抜粋文:
------------

図10に示すように、ローター52が時計方向に回転すると、第1軸63b及び主動ギア631bも時計方向に回転する。
【0166】
主動ギア631bが時計方向に回転すると、連動ギア64bは第1ギア642bにより反時計方向に回転する。第1ギア642bが反時計方向に回転すると、第2ギア644bも反時計方向に回転する。
【0167】
ここで、連動ギア64bはハウジング60b内に回転可能に支持された状態であるので、第2ギア644bが反時計方向に回転すると、従動ギア65bは時計方向に回転する。
【0168】
ドラム2と従動ギア65bは第2軸652bにより連結されるので、ドラム2はローター52と同じ方向に回転する。
【0169】
図示したように、第1ギア642bの直径は主動ギア631bの直径より大きく設定され、第2ギア644bの直径は第1ギア642bの直径よりは小さく設定される。
【0170】
第1ギア642b、第2ギア644b及び主動ギア631bが上述したように形成されると、駆動部(D)はローター52の回転数より低い回転数でドラム2を回転させる。即ち、駆動部(D)が減速機の役割も果たす。
【0171】
上述したように、本発明の他の実施例に係る動力伝達部6においては、第1ギア642b及び第2ギア644bが備えられる連動ギア64bと、第1ギア642bに噛み合う主動ギア631b及び第2ギア644bに噛み合う従動ギア65bは、連動ギア64bの第1ギア642b及び第2ギア644bにそれぞれ平行に配置されて、ハウジング60b内の主動ギア631b、連動ギア64b及び従動ギア65bの設置体積を最小化することができる。
【0172】
また、連動ギア64bの第1ギア642b及び第2ギア644bにそれぞれ第1軸の主動ギア631bと第2軸652bが形成される従動ギア65bが噛み合った状態で第1軸63bと第2軸652bが同軸状態でキャリア67b内に結合することにより、第1軸63bの回転が連動ギア64bから従動ギア65bに伝達されるとき、第1軸63bと従動ギア65bの間に偏心が発生することを防止することができる。
【0173】
また、主動ギア631bが備えられる第1軸63b、連動ギア64b、第2軸652bが備えられる従動ギア65bは、キャリア67b内に組み合わせられた状態でハウジング60b内に締結され、ハウジング60bは駆動部ブラケット4により固定パネル15に固定されることにより、駆動部(D)の組み立て工程を単純化することができる。
【0174】
駆動部ブラケット4は、
図11及び
図12に示すように、駆動部(D)の重さ及び駆動部(D)の作動時に発生する外力により固定パネル15が変形することを最小化するために、駆動部取付溝153に締結される。

------------

データ項目:
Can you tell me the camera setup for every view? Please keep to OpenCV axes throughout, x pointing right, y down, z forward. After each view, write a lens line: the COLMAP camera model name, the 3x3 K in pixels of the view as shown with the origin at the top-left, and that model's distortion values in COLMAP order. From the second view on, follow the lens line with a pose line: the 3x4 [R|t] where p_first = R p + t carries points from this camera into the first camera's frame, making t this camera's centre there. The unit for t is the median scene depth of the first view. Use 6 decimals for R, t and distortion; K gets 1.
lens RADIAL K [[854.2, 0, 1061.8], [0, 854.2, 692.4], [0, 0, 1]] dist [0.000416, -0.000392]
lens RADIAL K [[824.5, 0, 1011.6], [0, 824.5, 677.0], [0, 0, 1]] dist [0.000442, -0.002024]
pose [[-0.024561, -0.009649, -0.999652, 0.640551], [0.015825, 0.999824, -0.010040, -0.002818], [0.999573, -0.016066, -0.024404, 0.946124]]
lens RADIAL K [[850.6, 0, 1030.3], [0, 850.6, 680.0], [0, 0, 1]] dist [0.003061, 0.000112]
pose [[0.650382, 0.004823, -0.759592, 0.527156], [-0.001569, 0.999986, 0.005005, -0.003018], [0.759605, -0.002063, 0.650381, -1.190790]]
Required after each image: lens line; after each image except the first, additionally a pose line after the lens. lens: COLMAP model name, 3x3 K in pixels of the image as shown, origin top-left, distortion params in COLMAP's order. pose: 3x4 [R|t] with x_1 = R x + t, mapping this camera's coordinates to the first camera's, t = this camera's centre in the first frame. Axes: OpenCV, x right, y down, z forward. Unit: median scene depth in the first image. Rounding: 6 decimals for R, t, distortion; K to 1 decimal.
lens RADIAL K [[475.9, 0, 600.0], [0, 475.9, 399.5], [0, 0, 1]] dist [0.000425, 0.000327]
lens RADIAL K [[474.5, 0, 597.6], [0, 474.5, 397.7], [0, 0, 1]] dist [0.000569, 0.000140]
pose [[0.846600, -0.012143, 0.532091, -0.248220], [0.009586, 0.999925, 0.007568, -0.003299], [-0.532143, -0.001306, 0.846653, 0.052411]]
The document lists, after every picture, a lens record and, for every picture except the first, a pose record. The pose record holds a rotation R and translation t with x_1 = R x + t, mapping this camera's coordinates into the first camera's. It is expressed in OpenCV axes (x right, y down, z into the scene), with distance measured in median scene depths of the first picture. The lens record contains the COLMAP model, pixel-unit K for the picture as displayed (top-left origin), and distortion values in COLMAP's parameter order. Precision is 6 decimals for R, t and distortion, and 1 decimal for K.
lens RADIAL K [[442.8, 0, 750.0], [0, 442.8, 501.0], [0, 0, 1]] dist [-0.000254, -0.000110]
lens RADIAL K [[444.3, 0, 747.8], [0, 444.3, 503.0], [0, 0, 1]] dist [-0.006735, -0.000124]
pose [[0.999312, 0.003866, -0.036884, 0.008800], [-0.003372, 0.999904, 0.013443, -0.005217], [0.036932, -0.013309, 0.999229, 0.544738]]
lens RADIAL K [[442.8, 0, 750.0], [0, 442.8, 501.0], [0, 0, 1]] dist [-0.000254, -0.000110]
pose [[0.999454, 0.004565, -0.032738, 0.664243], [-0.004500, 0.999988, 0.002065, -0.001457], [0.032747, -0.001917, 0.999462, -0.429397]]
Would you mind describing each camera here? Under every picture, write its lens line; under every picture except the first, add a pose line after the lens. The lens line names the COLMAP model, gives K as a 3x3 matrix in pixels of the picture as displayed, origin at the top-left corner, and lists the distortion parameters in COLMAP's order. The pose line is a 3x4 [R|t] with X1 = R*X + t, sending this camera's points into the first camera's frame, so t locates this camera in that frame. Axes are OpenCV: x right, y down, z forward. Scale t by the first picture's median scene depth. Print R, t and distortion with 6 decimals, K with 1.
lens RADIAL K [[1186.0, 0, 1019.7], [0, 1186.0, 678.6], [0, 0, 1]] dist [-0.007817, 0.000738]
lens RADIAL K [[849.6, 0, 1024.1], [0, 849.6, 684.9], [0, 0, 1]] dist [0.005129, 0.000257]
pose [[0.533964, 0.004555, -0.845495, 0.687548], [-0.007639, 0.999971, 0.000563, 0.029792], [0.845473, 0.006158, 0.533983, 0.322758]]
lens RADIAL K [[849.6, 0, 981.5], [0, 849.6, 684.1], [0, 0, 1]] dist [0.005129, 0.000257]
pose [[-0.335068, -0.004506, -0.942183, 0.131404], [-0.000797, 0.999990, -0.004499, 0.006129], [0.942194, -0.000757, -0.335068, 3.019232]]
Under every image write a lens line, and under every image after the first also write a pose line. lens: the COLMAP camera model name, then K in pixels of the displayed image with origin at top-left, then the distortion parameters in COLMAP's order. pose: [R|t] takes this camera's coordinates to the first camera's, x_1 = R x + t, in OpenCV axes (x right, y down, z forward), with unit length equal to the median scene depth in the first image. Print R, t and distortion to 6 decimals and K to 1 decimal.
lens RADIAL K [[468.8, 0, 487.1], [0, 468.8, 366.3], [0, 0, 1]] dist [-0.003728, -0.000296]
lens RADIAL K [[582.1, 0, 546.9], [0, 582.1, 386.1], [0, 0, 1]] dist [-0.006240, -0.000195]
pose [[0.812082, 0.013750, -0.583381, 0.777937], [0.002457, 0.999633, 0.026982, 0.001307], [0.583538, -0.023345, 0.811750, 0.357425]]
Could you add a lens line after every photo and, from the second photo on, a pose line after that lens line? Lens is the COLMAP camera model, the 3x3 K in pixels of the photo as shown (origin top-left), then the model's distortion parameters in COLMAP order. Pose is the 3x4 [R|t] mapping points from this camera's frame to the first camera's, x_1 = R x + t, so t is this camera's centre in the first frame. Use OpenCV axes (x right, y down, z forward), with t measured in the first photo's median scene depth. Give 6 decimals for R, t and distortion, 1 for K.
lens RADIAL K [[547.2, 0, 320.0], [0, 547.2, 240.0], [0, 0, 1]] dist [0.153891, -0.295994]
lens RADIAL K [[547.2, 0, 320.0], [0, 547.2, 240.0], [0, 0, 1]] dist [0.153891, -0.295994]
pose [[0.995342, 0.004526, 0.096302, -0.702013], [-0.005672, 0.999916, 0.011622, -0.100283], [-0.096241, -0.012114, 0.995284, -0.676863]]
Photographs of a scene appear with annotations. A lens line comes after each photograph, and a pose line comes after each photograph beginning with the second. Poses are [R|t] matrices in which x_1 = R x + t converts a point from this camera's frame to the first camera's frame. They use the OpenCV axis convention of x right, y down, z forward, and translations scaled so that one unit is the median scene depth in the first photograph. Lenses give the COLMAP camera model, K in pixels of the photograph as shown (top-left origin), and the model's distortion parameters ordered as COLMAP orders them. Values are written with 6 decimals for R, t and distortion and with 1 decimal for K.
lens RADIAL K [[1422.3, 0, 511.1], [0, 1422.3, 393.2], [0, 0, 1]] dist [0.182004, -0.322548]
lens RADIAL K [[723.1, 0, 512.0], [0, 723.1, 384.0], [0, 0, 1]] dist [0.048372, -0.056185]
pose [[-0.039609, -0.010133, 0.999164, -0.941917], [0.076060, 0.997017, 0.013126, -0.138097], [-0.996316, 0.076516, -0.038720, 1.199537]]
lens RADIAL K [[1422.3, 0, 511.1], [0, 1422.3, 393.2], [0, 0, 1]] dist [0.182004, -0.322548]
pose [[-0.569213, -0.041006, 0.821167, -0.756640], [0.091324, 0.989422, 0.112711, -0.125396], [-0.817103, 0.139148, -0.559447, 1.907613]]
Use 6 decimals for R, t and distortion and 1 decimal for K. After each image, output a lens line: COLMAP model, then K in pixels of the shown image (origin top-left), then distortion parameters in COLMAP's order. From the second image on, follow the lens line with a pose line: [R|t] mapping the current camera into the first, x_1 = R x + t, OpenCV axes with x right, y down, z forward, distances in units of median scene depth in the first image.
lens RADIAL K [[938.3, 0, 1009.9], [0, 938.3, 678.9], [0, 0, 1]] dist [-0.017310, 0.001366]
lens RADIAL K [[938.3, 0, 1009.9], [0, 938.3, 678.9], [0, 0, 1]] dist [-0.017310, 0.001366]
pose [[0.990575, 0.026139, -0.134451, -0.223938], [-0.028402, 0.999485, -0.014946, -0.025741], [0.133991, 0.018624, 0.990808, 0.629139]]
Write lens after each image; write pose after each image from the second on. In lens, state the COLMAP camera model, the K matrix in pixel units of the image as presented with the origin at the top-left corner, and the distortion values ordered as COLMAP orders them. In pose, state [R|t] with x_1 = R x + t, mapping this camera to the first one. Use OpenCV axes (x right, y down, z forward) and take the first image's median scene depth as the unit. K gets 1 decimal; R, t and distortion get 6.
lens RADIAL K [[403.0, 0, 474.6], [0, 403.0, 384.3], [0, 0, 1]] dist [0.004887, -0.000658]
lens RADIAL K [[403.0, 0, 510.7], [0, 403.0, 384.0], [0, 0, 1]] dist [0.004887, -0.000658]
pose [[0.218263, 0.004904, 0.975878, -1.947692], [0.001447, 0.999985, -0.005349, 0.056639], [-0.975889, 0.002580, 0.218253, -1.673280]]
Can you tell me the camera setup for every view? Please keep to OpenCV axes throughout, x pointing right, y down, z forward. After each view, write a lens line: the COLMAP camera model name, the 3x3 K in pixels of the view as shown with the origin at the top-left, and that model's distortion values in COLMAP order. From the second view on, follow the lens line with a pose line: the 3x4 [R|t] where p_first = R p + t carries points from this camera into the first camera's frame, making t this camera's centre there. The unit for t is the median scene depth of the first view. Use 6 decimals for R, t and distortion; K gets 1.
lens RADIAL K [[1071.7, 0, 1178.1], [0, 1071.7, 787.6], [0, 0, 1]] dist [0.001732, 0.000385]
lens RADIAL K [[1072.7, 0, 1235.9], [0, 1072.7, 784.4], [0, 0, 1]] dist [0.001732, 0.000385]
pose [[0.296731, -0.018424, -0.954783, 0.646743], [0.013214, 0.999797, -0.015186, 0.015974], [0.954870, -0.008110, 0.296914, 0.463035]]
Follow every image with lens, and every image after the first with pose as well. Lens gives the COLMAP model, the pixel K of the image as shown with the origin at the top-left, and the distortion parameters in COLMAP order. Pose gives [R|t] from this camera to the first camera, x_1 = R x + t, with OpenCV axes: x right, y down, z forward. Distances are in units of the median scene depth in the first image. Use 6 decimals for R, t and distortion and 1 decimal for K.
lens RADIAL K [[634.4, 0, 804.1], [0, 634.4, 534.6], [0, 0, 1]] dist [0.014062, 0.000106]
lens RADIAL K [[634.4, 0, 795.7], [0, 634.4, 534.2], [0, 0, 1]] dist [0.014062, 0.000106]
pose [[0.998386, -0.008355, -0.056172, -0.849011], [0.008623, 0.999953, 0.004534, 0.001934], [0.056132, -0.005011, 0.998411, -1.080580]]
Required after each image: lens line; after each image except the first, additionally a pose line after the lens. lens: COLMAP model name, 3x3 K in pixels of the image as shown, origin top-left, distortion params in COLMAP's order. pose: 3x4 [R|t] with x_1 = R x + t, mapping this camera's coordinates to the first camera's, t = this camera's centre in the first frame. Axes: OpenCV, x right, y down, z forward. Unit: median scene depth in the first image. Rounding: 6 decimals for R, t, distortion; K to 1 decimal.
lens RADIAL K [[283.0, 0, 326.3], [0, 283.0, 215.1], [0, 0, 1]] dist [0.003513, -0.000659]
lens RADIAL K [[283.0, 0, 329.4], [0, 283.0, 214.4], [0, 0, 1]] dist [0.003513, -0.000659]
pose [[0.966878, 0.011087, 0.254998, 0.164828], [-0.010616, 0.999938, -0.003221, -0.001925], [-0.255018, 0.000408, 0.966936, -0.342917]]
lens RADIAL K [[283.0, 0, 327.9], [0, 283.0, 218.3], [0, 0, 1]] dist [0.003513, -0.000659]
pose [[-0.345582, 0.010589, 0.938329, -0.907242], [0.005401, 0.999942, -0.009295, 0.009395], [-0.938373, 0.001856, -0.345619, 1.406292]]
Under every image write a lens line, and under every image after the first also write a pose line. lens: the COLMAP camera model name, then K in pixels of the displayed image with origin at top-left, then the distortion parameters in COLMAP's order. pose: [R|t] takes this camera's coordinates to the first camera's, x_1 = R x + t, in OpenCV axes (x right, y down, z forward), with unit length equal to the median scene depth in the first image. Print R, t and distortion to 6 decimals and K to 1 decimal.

------------

指示:
(a) 歯車の動力伝達に関する抜粋文によると、ドラム2はローター52に対してどの方向に回転するか。
(b) 駆動部の動力伝達に関する抜粋文を、最後の文の後から書き進めてください。
この一覧は使わない。

回答:
(a) ローター52と同じ方向に回転する。

(b)
【0175】
駆動部ブラケット4に固定されるモーター5と動力伝達部4は駆動部(D)により同軸の回転軸を有して締結される。即ち、駆動部ブラケット4の中央部には動力伝達部6が締結され、駆動部ブラケット4の外郭部には別の締結部材(図示せず)によりステータ51の外郭部が締結される。
【0176】
駆動部ブラケットには、固定パネル15を介してステータ51に締結されるモーター締結孔421が形成され、中央部にハウジング60a,60bの設置空間を形成するリンク状のリング部42と、リング部42の内周面から突出してハウジング60a,60bが固定されるハウジング締結部43が形成される。
【0177】
モーター締結孔421にはステータ51との締結公差を形成するために、さらに固定パネル15の後方からステータ51側に突出する突出部422が形成される。突出部422にモーター締結孔421が形成される。従って、駆動部ブラケット4とステータ51は突出部422-駆動部取付溝155-ステータ51の順に固定パネル15に締結される。
【0178】
動力伝達部6のハウジング60a,60bの外側面にはハウジング締結部43に対応するハウジング固定突起68aが突設される。ハウジング固定突起68aはハウジング60a,60bの第2軸652a,652bの回転軸を中心として同じ半径で形成される。ハウジング固定突起68aには別の締結部材(図示せず)が挿入されるハウジング固定孔69aが形成される。
【0179】
ハウジング締結部43とハウジング固定突起68aはそれぞれ対応して多数個からなる。ハウジング締結部43とハウジング固定突起68aはそれぞれ少なくとも3対以上からなる。
【0180】
モーター締結孔421、ハウジング締結部43はいずれもハウジング60a,60bの第2軸の回転軸を中心として同じ半径で配置される。従って、モーター締結孔421に締結されるモーター5のステータ51とハウジング締結部43に締結されるハウジング60a,60bの第2軸652a,652bは同じ中心軸を有するように駆動部ブラケット4に締結される。
【0181】
ハウジング締結部43には、リング部42の内周面から突出するハウジング締結突部431と、ハウジング締結突部431からハウジング60a,60bの挿入方向と反対方向に折り曲げられた係止突起433が備えられる。
【0182】
ハウジング締結部43には第2ハウジング60a,60bの前面が装着され、ハウジング固定突起68aのハウジング固定孔69aに対応するハウジング締結孔432が形成される。ハウジング締結孔432とハウジング固定孔69aは別の締結部材が挿入されて固定される。
【0183】
係止突起433にはハウジング固定突起68aが挿入される係止溝434が形成される。係止溝434は係止突起433の側方向に形成され、ハウジング60a,60bが駆動部ブラケット4に装着された後、ハウジング60a,60bの中心を基準として回転することによりハウジング固定突起68aが係止溝434に挿入される。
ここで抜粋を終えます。